Have They Figured Out The Perfect #CRE Business Model? Have They Figured Out The Perfect #CRE Business Model?


Opendoor is a new company based in San Francisco.

They make an offer on your house and will close in as little as three days.

This is how IT WORKS.

So why am I showing you Opendoor?


Here is how!

1. A potential seller inputs their property information.

2. In less than three minutes the seller requests an offer.

3. They analyze the market data and make an offer.

4. If the seller accepts Opendoor will handle the transaction and the seller then choses when to close.

Are there more specific details of the transaction process?  Of course there are and they spell them out simply and clearly on the site.

YES, they work with brokers. CLICK CLICK CLICK!

So far it does not seem like anything special or different does it?  You’re smart. You’ve seen versions of this thing come and go right?

Let me help you open your mind just that little bit more.

Facing the consumer.

There it is again. That fancy word. This is a pure consumer play.

1. A potential seller inputs their property information.

Did you see that? No listing. No database. No MLS. No………middleman!

Sound familiar?

Wait. Let me say that again so you understand. The potential seller inputs the data themselves onto a platform owned managed and funded by……….THE BUYER!

The seller and the buyer agree on a price based on data (Big Huge Ass Data) from the actual marketplace.

The data is provided by………(_____)(______)(_____)(_____) ………There are a bunch of companies that want to have their names in those empty boxes.

How much do you think the consumer cares? You want them to care A LOT right? What if they don’t? (Don’t even start with the legacy/bullshit/boomer/I need to keep my job for 10 more years asshole argument.)

What should get your undivided attention the THE BIG HUGE ASS DATA.

What are they using?

How do they come up with a market price?

They must be stealing it or jumping in dumpsters and getting old faxes with comps on them or something like that. That’s the only way right?

The market is the market and has been defined by (_________) mostly forever.
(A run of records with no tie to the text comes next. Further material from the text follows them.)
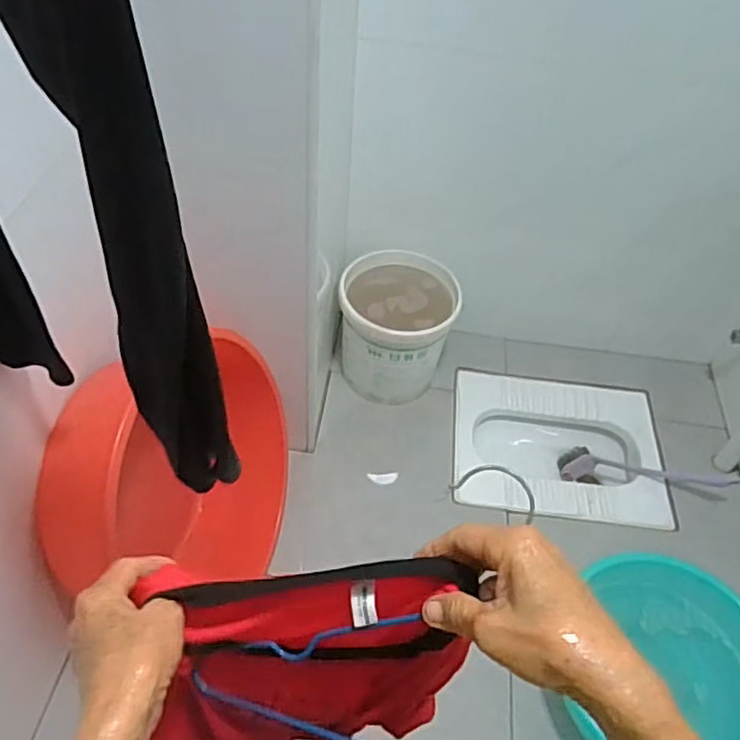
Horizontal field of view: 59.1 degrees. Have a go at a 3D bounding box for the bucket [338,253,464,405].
[{"bbox_3d":[0.066,-0.110,1.703,0.281,0.282,0.263,3,49,-3],"label":"bucket"}]

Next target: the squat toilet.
[{"bbox_3d":[0.491,0.218,1.754,0.553,0.165,0.433,4,48,-3],"label":"squat toilet"}]

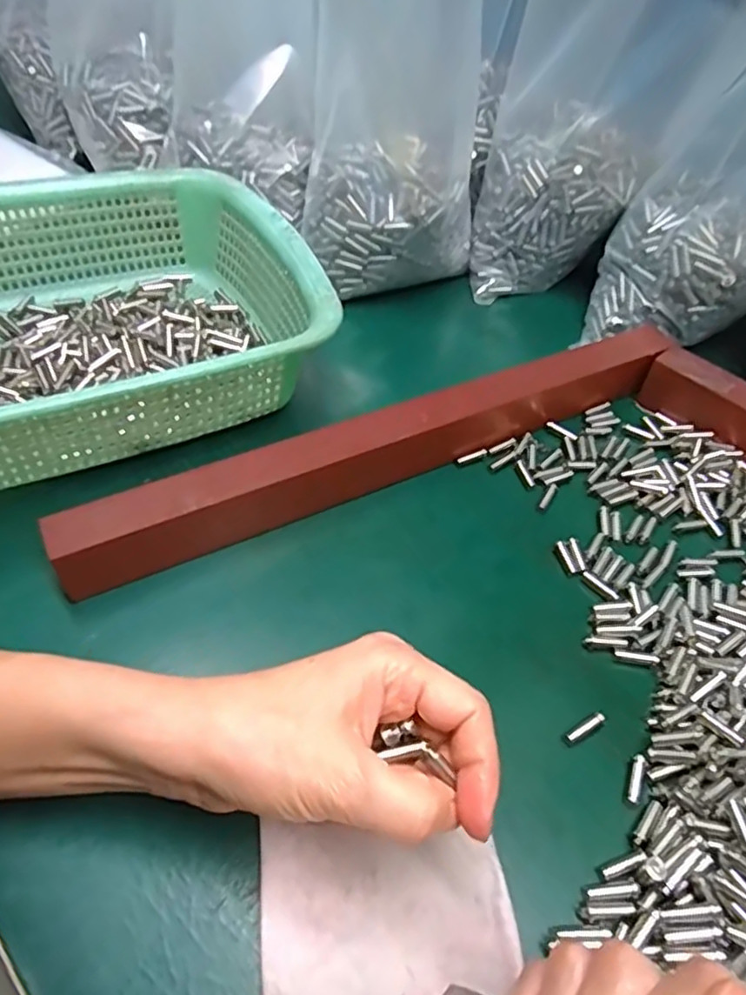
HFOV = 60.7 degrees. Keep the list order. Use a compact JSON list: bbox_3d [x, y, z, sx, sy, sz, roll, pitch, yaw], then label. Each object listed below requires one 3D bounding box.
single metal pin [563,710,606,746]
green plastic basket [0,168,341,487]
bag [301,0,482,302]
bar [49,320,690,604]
[{"bbox_3d":[0.096,0.103,0.286,0.022,0.007,0.006,-24,56,-20],"label":"single metal pin"},{"bbox_3d":[-0.185,-0.108,0.382,0.282,0.088,0.217,-22,55,-20],"label":"green plastic basket"},{"bbox_3d":[0.017,-0.261,0.451,0.122,0.227,0.069,4,29,1],"label":"bag"},{"bbox_3d":[0.016,-0.034,0.368,0.375,0.048,0.026,-21,55,-20],"label":"bar"}]

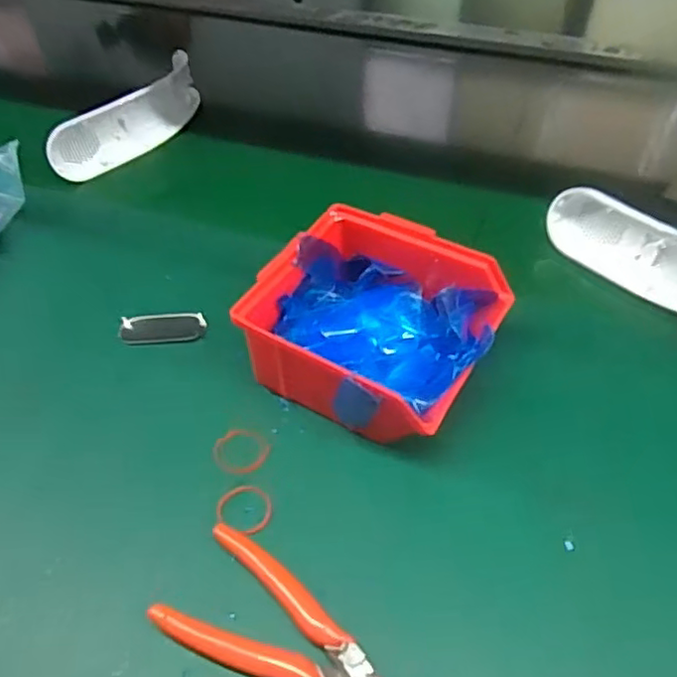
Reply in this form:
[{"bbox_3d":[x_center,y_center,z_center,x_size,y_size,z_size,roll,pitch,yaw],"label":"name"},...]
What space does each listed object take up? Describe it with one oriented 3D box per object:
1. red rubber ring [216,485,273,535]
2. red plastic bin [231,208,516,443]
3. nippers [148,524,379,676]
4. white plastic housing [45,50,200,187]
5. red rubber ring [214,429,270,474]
[{"bbox_3d":[-0.052,0.094,0.354,0.030,0.004,0.027,19,52,18],"label":"red rubber ring"},{"bbox_3d":[0.025,-0.008,0.401,0.136,0.068,0.132,26,55,23],"label":"red plastic bin"},{"bbox_3d":[-0.028,0.142,0.303,0.119,0.015,0.055,27,55,24],"label":"nippers"},{"bbox_3d":[-0.192,-0.209,0.606,0.041,0.048,0.184,25,54,22],"label":"white plastic housing"},{"bbox_3d":[-0.058,0.067,0.378,0.034,0.004,0.029,16,51,16],"label":"red rubber ring"}]

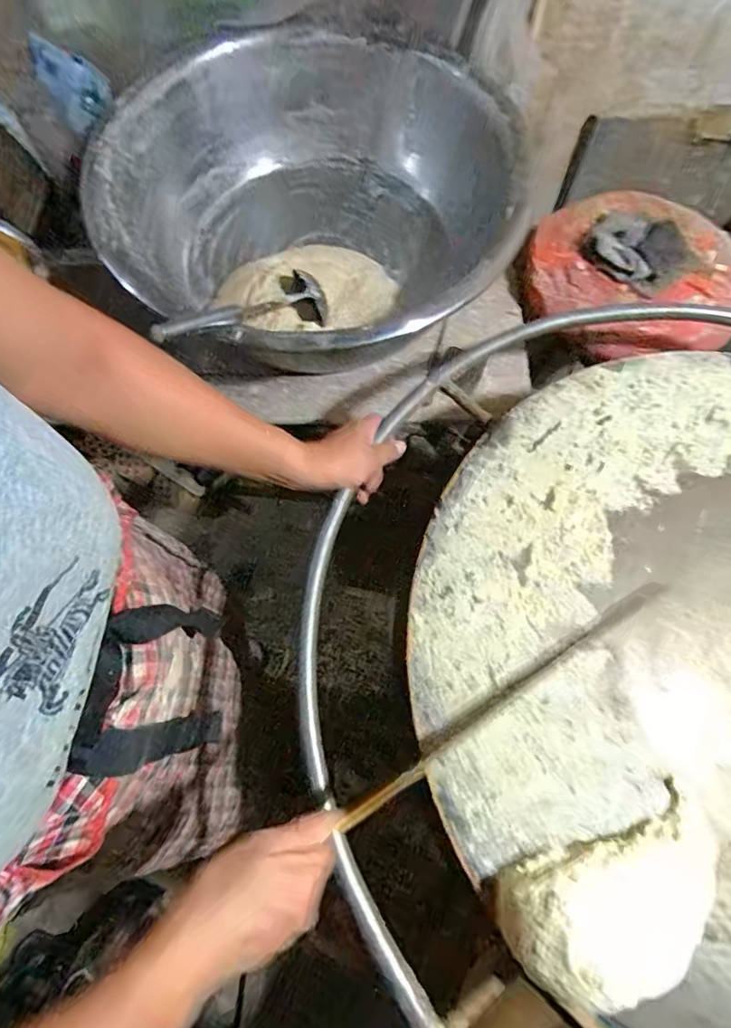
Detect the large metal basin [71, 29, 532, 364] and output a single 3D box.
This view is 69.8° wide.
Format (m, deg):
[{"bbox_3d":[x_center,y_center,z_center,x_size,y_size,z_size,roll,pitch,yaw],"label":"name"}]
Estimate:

Opendoor also simplifies the transaction process by doing EVERYTHING.

” We come to you.” It’s on the site. Find it.

Oh and Opendoor writes THE CHECK.

Quick summary.

1. Submit property info.

2. Have a market value placed on the property.

3. Get an offer to purchase.

4. Agree to terms.

5. Have the entire transaction handled for you.

6. Choose exactly when you want to move.

7. Get A CHECK………All on the same platform.

Billions and Billions. 

How much money is being spent to create “the marketplace” for property?

How much money is being spent to “define” the marketplace?

How much money is being spent to “support” the marketplace?

How many platforms are competing for that consumer?

How many platforms face the consumer and offer to buy their property?

How many platforms face the consumer and do it the way Opendoor does?

How many platforms have the team that Opendoor does?

I had a conversation a couple of months ago with a SF hitter tech CEO and he was literally gushing about the people involved. They have all the tech cred in the world.

Oh, but they don’t have the real estate cred you say? Really, they just figured out how to get a seller to give them a “listing” make an offer agree on a price get a signed agreement go to close and fund the check. WITHOUT YOU!

How many of those are you doing? Right now? Where are you in that transaction?


But Duke this is just a transaction for a house.

This means nothing to me. It just a house it’s not commercial real estate.

(Sigh) That’s as far as you can think? You can’t go beyond that? (Sigh)

So here we sit. The #CRE big bad boys. We’re smart. Smart as hell and we know it.

There has to be some kind of catch right?

These damn tech people are not that smart are they?

They must have missed something.

They didn’t.

I am having one of those moments right now.

Right now there is somebody in #CRE reading this and I know what they are thinking.

It could not be that simple could it?

Go ahead and research the hell out of this.

It’s all in front of you.

There are people in #CRE with some big $$$$ and big balls.

Want to show how big they really are?

Opendoor sure as hell is! Have They Figured Out The Perfect #CRE Business Model?









Duke Long


  • I’ve looked at a lot of deals, scratched my head and said it doesn’t make sense – only to have someone smarter, or richer, or with a big pair, jump in and get it done.

    So as I sit here, scratching my head, and saying it doesn’t make sense – maybe another lesson is in the offing.

  • Alright! Mind opened. Dumb question (with full acknowledgement that the seller doesn’t care unless it affects his net $$)…what does Open Door do with the inventory they purchase?

    • Improve the property if needed and then sell. If it needs just a quick clean up then the same. Allen think “margins” on money invested. Compare that to whatever you want. Big $$$.

  • Sounds too good to be true and so long as they totally understand the risks. Do not understand how they have such competence in so many markets, but I guess they must be working with agents or somebody to have that many bodies out there. It says they inspect the property so they have a swat team of inspectors or an inspection network? I see them getting in more trouble, than the sellers! But it is great for the sellers if it is truly that easy as their marketing leads you to believe. Good luck to them! It is a new mouse trap, that is for sure!

    • Ok. I get that. Doesn’t Open Door have to buy at a discount? I’m just wondering how this plays for the seller. I believe the seller is trading certainly for the margin an investor can pay. The seller gives up the “buyer premium”…which means they sell for less money.

  • Clever… Kind of like what some relocation services do for corporate employees when they’re transferred though the relocation company isn’t aiming to make a profit on the resale.

    But I just can’t see how the carrying costs are covered with the 5.5% commission. So they’re going to have to offer lower than current market value – which I’m sure their data will tell them. And a lower price may be okay if someone is in a hurry – or desperate.

    Not sure if agents would submit houses unless they’re willing to take a commission cut because sellers wouldn’t be too happy to pay the higher commission assuming the selling agent takes their typical 3% and then has to pay 5.5% to OpenDoor.